■ WHAT IS REQUIRED ■
Only one span of the listing below should come back. It runs from the line with "63: (302, 156)" through the line with "103: (364, 145)", and each of its lines must be reproduced exactly.

■ DATASET RECORDS ■

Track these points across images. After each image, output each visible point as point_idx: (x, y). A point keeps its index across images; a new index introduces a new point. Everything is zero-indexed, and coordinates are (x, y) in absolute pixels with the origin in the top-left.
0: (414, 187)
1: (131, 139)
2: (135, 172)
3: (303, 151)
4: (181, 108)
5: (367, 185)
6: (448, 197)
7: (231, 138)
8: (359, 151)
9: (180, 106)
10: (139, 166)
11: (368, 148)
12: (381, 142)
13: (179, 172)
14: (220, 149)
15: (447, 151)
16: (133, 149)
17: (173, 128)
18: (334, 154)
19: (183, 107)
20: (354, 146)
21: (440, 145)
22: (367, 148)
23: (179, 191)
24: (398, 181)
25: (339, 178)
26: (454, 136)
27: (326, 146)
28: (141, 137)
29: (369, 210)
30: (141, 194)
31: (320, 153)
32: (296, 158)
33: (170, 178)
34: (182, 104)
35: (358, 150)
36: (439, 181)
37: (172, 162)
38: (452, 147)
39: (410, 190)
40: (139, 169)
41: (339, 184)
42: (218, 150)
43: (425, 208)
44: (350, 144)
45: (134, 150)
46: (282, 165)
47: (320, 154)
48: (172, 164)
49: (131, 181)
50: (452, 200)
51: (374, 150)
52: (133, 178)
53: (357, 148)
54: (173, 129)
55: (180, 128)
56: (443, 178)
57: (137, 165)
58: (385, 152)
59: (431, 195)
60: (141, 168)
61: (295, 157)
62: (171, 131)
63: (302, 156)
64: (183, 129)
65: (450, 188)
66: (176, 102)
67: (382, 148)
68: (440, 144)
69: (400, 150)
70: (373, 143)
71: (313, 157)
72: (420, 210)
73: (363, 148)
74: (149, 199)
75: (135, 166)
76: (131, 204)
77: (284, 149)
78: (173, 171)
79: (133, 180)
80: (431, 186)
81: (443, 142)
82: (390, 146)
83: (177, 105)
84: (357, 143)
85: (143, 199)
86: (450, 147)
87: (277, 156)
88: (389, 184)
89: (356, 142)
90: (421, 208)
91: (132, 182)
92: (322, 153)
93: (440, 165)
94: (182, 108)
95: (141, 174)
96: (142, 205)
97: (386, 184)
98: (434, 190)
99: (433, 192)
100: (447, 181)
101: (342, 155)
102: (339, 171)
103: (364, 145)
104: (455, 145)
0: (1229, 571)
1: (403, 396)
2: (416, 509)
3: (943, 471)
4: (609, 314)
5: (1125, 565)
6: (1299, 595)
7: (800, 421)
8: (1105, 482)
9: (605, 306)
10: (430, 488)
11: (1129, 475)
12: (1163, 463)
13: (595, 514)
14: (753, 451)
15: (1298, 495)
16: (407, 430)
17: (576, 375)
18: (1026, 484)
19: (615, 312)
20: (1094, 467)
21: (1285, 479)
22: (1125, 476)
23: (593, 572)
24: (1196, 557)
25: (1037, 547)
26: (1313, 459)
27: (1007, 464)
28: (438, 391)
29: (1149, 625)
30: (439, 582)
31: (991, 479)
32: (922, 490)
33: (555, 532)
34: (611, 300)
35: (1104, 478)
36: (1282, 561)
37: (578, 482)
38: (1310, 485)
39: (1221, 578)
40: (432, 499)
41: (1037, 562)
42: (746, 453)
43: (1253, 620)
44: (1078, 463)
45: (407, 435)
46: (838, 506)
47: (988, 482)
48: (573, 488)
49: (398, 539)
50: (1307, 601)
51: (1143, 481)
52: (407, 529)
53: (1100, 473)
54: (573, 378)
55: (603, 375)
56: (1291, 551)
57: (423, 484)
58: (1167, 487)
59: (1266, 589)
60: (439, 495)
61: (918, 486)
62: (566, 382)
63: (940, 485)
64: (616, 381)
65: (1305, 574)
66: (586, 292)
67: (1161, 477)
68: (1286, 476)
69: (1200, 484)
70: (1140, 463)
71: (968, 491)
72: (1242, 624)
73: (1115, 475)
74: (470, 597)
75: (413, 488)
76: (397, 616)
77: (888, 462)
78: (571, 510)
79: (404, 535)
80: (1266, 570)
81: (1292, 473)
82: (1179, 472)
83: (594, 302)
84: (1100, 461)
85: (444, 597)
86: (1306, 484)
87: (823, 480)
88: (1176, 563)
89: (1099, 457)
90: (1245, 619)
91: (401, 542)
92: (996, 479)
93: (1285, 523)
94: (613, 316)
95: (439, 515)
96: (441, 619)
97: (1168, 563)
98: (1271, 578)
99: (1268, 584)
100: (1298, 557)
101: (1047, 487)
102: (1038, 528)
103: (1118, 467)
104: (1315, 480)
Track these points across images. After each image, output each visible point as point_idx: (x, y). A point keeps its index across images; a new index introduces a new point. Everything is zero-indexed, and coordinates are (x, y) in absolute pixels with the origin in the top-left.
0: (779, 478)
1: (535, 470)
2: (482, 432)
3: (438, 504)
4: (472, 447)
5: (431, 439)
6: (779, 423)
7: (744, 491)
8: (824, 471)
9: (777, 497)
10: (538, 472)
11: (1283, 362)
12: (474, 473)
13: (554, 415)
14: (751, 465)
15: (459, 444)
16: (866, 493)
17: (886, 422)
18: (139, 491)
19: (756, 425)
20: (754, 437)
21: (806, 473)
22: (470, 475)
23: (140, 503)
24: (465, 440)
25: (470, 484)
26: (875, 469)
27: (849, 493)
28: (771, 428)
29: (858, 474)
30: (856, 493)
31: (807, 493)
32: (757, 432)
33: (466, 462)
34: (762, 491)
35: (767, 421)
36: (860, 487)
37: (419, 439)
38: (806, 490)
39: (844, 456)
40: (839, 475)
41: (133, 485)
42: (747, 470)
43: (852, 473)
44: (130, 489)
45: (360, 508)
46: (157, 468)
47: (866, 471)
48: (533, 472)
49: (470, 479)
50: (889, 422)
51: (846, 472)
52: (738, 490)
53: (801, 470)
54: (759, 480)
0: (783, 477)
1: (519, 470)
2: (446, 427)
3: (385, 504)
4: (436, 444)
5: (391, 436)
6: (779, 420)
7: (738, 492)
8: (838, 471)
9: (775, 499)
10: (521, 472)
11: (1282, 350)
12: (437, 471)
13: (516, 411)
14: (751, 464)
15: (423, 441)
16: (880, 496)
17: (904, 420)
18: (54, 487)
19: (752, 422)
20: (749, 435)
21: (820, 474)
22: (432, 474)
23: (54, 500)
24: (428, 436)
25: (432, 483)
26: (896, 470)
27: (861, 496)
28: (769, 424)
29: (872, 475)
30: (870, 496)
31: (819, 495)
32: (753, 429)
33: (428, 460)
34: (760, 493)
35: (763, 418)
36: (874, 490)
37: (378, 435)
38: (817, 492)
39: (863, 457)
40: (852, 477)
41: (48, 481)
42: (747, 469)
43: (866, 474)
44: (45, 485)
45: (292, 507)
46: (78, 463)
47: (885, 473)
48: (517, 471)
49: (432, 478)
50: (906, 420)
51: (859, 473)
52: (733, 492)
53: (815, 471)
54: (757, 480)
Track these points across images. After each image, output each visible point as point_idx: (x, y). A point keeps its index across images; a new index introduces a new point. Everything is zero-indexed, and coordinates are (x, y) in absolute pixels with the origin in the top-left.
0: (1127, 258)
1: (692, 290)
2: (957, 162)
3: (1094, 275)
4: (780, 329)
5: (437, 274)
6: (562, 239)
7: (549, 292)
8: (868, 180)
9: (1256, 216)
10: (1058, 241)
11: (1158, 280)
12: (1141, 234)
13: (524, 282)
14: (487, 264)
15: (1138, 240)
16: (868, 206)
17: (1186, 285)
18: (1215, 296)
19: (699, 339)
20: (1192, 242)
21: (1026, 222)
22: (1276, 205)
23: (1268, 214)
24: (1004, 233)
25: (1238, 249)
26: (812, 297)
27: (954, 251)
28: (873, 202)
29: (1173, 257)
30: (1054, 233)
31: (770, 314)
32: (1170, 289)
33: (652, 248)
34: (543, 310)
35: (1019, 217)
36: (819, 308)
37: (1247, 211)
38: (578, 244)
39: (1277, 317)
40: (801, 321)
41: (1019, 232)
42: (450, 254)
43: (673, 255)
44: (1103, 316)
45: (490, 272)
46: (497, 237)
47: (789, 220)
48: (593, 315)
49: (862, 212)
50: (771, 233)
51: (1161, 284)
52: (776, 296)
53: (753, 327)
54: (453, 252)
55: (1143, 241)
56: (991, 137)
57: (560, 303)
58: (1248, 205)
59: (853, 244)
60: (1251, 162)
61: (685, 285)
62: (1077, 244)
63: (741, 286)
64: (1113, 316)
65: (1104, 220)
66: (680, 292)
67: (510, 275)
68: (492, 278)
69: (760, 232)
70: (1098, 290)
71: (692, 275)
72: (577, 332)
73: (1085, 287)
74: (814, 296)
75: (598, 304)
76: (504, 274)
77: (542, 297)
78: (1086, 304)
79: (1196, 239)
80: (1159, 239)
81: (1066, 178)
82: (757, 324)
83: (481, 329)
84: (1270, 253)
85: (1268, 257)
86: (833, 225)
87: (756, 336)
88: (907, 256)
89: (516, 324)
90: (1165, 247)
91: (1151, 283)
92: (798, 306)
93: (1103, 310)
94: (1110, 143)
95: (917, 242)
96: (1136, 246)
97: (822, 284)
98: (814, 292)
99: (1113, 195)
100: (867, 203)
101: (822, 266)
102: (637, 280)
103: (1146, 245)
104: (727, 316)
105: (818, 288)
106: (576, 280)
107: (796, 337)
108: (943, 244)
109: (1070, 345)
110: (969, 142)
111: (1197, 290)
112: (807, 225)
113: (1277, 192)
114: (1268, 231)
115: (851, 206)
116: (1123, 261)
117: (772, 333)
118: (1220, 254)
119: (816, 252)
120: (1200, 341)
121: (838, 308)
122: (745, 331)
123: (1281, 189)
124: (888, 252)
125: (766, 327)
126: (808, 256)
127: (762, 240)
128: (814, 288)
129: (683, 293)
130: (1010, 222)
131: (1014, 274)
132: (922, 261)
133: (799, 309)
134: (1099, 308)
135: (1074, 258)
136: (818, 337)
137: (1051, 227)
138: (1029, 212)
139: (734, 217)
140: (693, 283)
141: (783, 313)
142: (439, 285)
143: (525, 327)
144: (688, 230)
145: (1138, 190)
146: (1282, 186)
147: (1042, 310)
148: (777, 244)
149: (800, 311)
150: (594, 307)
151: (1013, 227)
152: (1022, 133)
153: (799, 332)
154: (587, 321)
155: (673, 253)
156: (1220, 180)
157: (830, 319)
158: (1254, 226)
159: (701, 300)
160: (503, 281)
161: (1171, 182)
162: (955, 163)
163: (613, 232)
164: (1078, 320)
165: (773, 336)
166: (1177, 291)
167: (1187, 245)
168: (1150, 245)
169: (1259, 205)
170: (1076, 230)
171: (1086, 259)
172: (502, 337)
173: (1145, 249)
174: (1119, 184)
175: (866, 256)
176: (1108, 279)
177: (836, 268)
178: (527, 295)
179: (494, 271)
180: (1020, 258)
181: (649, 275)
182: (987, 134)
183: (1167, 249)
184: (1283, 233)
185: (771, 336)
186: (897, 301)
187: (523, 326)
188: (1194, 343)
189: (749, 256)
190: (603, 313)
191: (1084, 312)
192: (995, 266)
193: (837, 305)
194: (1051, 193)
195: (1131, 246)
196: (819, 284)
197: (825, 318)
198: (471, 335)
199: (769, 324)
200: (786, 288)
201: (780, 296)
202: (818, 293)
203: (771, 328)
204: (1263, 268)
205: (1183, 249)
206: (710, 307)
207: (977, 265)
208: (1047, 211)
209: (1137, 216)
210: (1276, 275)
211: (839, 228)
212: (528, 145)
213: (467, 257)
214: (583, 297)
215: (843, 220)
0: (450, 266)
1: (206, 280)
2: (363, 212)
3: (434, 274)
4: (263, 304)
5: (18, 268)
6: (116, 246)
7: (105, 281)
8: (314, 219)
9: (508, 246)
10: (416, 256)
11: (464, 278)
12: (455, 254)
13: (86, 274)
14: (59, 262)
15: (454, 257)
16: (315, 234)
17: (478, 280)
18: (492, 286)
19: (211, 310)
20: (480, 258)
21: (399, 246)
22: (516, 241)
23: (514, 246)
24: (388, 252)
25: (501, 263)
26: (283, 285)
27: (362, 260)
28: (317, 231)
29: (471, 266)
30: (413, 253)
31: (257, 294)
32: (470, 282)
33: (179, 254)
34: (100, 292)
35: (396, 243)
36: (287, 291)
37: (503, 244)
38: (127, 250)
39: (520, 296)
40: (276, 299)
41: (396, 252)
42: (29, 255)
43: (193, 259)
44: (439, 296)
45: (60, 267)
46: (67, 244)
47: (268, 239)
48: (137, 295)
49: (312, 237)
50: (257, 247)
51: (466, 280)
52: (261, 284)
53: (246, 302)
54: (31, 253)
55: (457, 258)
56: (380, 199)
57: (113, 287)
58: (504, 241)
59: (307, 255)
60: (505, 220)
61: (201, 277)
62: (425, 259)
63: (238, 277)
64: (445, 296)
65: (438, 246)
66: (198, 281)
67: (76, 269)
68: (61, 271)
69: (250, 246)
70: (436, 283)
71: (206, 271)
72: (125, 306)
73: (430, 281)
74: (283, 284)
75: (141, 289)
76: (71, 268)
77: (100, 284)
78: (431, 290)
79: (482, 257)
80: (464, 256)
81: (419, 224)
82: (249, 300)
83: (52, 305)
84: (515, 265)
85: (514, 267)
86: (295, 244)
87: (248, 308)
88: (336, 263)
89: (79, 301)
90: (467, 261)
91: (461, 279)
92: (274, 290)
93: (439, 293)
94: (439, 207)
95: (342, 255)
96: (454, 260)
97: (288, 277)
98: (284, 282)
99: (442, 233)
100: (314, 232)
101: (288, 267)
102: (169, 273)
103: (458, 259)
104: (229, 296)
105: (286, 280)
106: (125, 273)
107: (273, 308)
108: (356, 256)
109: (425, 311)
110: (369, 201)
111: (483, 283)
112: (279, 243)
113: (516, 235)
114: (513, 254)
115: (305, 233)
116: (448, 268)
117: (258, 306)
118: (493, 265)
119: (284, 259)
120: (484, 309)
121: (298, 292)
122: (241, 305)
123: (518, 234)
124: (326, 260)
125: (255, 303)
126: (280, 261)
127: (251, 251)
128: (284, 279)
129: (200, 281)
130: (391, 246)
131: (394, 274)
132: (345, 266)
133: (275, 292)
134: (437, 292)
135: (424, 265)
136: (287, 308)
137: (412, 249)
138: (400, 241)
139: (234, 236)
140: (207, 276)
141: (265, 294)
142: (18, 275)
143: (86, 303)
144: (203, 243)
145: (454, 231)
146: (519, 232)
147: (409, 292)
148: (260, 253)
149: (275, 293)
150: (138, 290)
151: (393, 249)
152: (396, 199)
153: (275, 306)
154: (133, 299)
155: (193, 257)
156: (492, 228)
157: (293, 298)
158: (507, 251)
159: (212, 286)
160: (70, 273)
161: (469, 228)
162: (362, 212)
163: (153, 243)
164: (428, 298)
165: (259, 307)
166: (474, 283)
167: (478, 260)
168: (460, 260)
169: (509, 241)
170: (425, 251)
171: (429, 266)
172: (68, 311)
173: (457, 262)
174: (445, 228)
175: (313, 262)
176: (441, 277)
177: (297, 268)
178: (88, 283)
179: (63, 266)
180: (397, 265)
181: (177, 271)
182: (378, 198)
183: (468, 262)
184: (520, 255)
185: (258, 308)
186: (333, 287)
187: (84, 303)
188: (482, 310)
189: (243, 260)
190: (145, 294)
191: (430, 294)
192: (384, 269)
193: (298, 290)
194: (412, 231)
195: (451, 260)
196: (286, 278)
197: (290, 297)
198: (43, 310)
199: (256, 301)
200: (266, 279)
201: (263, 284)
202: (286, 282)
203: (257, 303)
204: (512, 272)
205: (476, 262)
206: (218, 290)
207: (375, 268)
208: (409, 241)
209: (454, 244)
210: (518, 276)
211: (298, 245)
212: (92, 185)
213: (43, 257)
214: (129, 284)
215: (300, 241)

■ TASK RESULT ■
63: (302, 156)
64: (183, 129)
65: (450, 188)
66: (176, 102)
67: (382, 148)
68: (440, 144)
69: (400, 150)
70: (373, 143)
71: (313, 157)
72: (420, 210)
73: (363, 148)
74: (149, 199)
75: (135, 166)
76: (131, 204)
77: (284, 149)
78: (173, 171)
79: (133, 180)
80: (431, 186)
81: (443, 142)
82: (390, 146)
83: (177, 105)
84: (357, 143)
85: (143, 199)
86: (450, 147)
87: (277, 156)
88: (389, 184)
89: (356, 142)
90: (421, 208)
91: (132, 182)
92: (322, 153)
93: (440, 165)
94: (182, 108)
95: (141, 174)
96: (142, 205)
97: (386, 184)
98: (434, 190)
99: (433, 192)
100: (447, 181)
101: (342, 155)
102: (339, 171)
103: (364, 145)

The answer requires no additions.